Next-generation sequencing (NGS) technologies have led to rapid SNP discovery and high-throughput genotyping. As an NGS-based method, genotyping by sequencing (GBS) is a cost-effective approach based on genome complexity reduction for identifying genome-wide SNPs²⁶. Therefore, GBS have been commonly used as a powerful tool for high-resolution genetic mapping, genome-wide association study, and genetic diversity analysis in crop species^20,27,28,29. In this study, a total of 37,869 confident SNPs were generated using GBS in the collection of 48 F₁ pumpkin cultivars representing three main Cucurbit species (C. maxima, C. moschata, and C. pepo) and interspecific hybrids (C. maxima × C. moschata). In addition, 26,707–34,869 SNPs were found in each of these four populations. Previous studies in pumpkins reported relatively small numbers of SNPs using inbred accessions. Blanca et al.¹⁹ identified 9,043 filtered SNPs between two C. pepo subspecies using NGS-based transcriptome sequencing. The GBS study generated 8,660 SNPs in the F₂ population of C. maxima²⁰. We also found similar percentages of transition (~63%) and transversion (~37%) SNPs relative to those in the study of Blanca et al.¹⁹. The genome-wide SNPs from the present study may be biased to C. maxima because the GBS reads of 48 F₁ cultivars were mapped to the C. maxima genome assembly for SNP discovery. Therefore, the GBS reads are deposited in the Sequence Read Archive (SRA) of NCBI (PRJNA633011) for a customized SNP identification with the C. moschata or C. pepo genomes. Our results contribute to developing a large SNP collection that is a useful resource to investigate genetic variations in three major pumpkin species.

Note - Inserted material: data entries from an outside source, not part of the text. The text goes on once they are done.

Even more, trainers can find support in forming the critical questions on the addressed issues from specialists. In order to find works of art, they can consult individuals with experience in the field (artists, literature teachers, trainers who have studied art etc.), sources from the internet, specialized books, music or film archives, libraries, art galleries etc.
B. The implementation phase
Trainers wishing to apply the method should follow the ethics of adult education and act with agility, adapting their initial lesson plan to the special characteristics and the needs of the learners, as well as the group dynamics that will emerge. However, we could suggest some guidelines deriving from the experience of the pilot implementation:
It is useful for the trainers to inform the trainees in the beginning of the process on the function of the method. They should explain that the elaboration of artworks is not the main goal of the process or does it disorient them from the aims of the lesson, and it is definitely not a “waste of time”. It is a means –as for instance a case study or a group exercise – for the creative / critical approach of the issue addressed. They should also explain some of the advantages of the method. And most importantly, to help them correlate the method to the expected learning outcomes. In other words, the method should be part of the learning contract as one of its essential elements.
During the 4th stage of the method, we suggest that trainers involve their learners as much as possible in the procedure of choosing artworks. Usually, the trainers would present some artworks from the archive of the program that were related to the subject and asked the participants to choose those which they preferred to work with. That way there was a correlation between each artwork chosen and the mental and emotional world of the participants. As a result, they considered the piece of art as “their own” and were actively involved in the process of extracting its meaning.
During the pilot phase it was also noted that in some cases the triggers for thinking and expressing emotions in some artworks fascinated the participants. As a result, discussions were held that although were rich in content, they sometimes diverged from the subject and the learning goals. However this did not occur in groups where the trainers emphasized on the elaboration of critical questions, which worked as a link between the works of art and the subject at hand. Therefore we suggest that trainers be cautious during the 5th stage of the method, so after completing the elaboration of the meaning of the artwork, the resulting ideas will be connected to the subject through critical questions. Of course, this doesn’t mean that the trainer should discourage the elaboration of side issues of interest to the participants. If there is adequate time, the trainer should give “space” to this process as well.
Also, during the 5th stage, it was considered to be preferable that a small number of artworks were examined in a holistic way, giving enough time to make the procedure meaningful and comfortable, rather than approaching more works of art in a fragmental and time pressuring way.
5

A subset of 288 SNPs with ≥0.3 PIC values was used to genotype the 188 pumpkin accessions (94 F1 cultivars, 50 breeding lines, and 44 landraces) in the Fluidigm assay. Of these, 224 SNPs (77.8%) showed clear polymorphism in this collection. With these SNP markers, the 223 pumpkin accessions including 48 F₁ cultivars used for GBS were separated into four clusters in both PCA and UPGMA dendrogram. Most of the accessions in each cluster were derived from C. maxima, C. moschata, C. pepo, or C. maxima × C. moschata populations. The pairwise F_st and Nei’s genetic distance also indicated significant genetic differentiation between these four populations. Similar genetic relationships between these Cucurbit species were also previously found using SSR markers^16,30,31. In addition, the sub-division in the C. maxima × C. moschata accessions suggests that the interspecific hybrids used in this study are differentiated from two different genetic backgrounds. These results demonstrate that the SNP markers are a powerful tool to detect species-specific loci and/or alleles in discriminating Cucurbit species.

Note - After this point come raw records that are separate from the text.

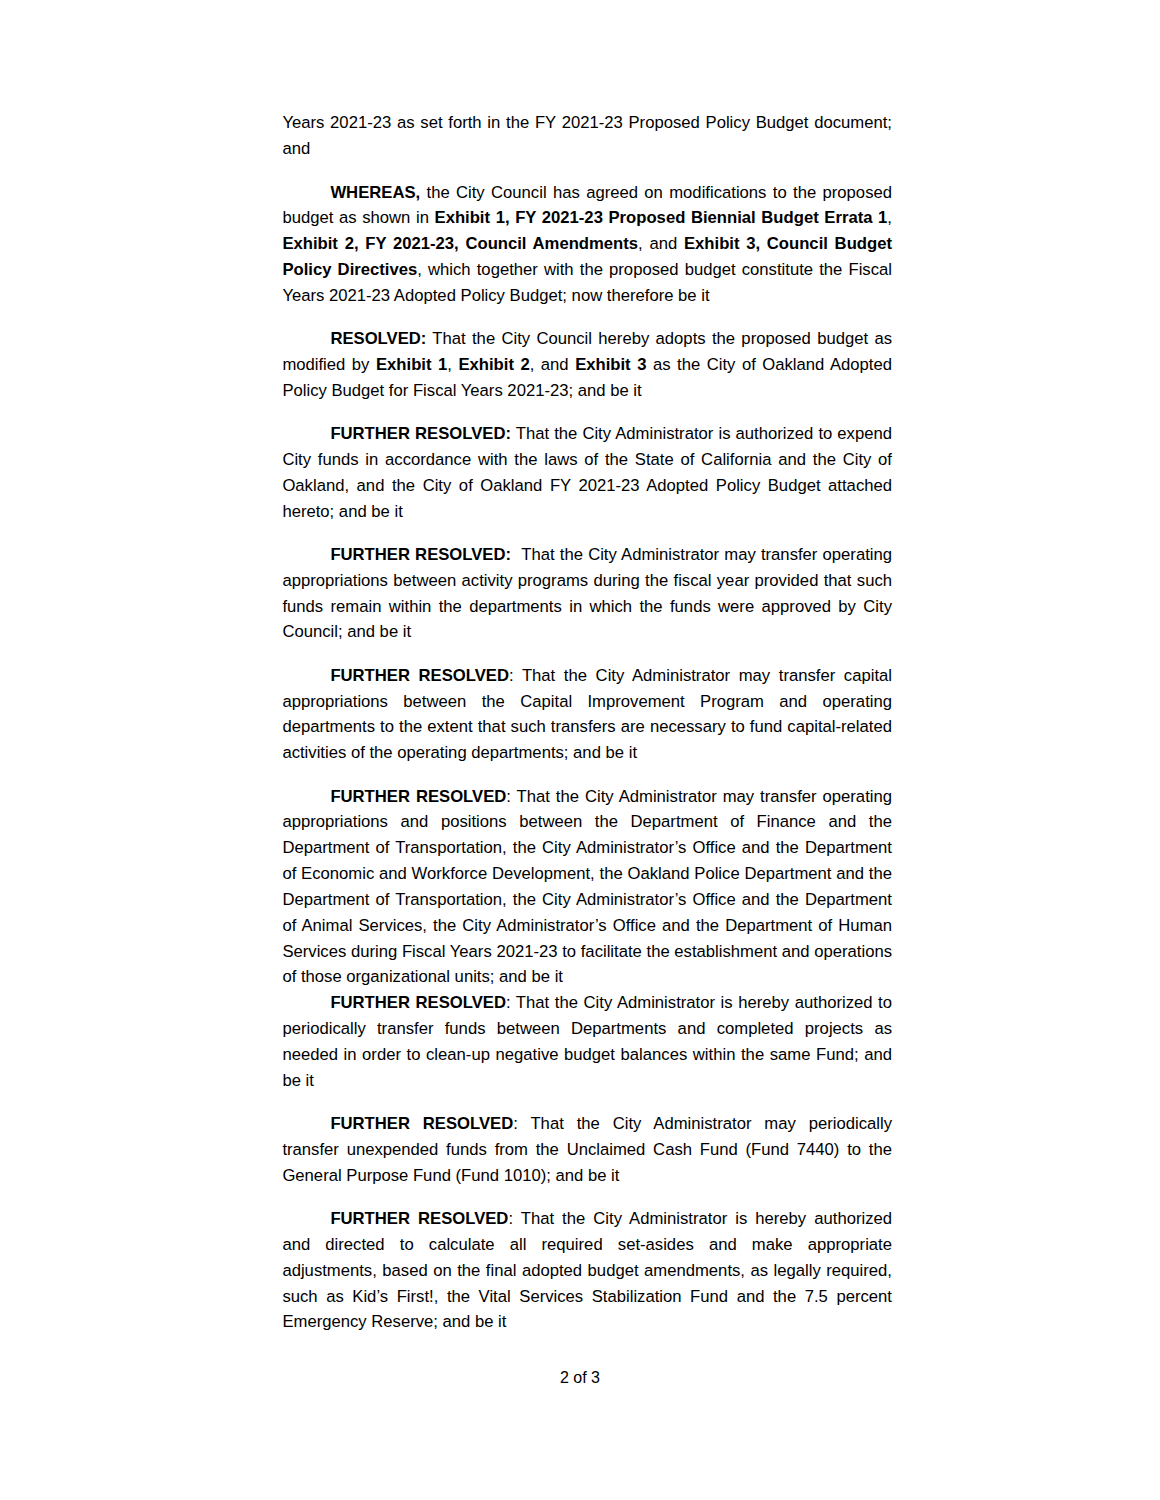Years 2021-23 as set forth in the FY 2021-23 Proposed Policy Budget document; and
WHEREAS, the City Council has agreed on modifications to the proposed budget as shown in Exhibit 1, FY 2021-23 Proposed Biennial Budget Errata 1, Exhibit 2, FY 2021-23, Council Amendments, and Exhibit 3, Council Budget Policy Directives, which together with the proposed budget constitute the Fiscal Years 2021-23 Adopted Policy Budget; now therefore be it
RESOLVED: That the City Council hereby adopts the proposed budget as modified by Exhibit 1, Exhibit 2, and Exhibit 3 as the City of Oakland Adopted Policy Budget for Fiscal Years 2021-23; and be it
FURTHER RESOLVED: That the City Administrator is authorized to expend City funds in accordance with the laws of the State of California and the City of Oakland, and the City of Oakland FY 2021-23 Adopted Policy Budget attached hereto; and be it
FURTHER RESOLVED: That the City Administrator may transfer operating appropriations between activity programs during the fiscal year provided that such funds remain within the departments in which the funds were approved by City Council; and be it
FURTHER RESOLVED: That the City Administrator may transfer capital appropriations between the Capital Improvement Program and operating departments to the extent that such transfers are necessary to fund capital-related activities of the operating departments; and be it
FURTHER RESOLVED: That the City Administrator may transfer operating appropriations and positions between the Department of Finance and the Department of Transportation, the City Administrator’s Office and the Department of Economic and Workforce Development, the Oakland Police Department and the Department of Transportation, the City Administrator’s Office and the Department of Animal Services, the City Administrator’s Office and the Department of Human Services during Fiscal Years 2021-23 to facilitate the establishment and operations of those organizational units; and be it
FURTHER RESOLVED: That the City Administrator is hereby authorized to periodically transfer funds between Departments and completed projects as needed in order to clean-up negative budget balances within the same Fund; and be it
FURTHER RESOLVED: That the City Administrator may periodically transfer unexpended funds from the Unclaimed Cash Fund (Fund 7440) to the General Purpose Fund (Fund 1010); and be it
FURTHER RESOLVED: That the City Administrator is hereby authorized and directed to calculate all required set-asides and make appropriate adjustments, based on the final adopted budget amendments, as legally required, such as Kid’s First!, the Vital Services Stabilization Fund and the 7.5 percent Emergency Reserve; and be it
2 of 3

Both C. maxima (n = 73) and C. moschata (n = 63) populations displayed higher estimates of allelic richness, expected heterozygosity, and PIC than the C. pepo population (n = 45). In the study of Gong et al.³⁰, the C. pepo accessions showed the highest levels of genetic diversity among these three species, despite having a smaller number of accessions (18 C. maxima, 20 C. moschata, and 7 C. pepo). Cultivated C. pepo, which is known to have a great diversity of morphology, consisted of two subspecies: ssp.pepo (Pumpkin, Vegetable Marrow, Cocozelle, and Zucchini) and ssp.ovifers (Acorn, Scallop, Crookneck, and Straightneck)^32,33. In the PCA analysis, our C. pepo accessions were tightly aggregated in a cluster relative to the other two species, suggesting that the C. pepo population represents few morphotypes including Zucchini. Therefore, it is possible that this discrepancy in genetic diversity of C. pepo is due to the sampling of accessions.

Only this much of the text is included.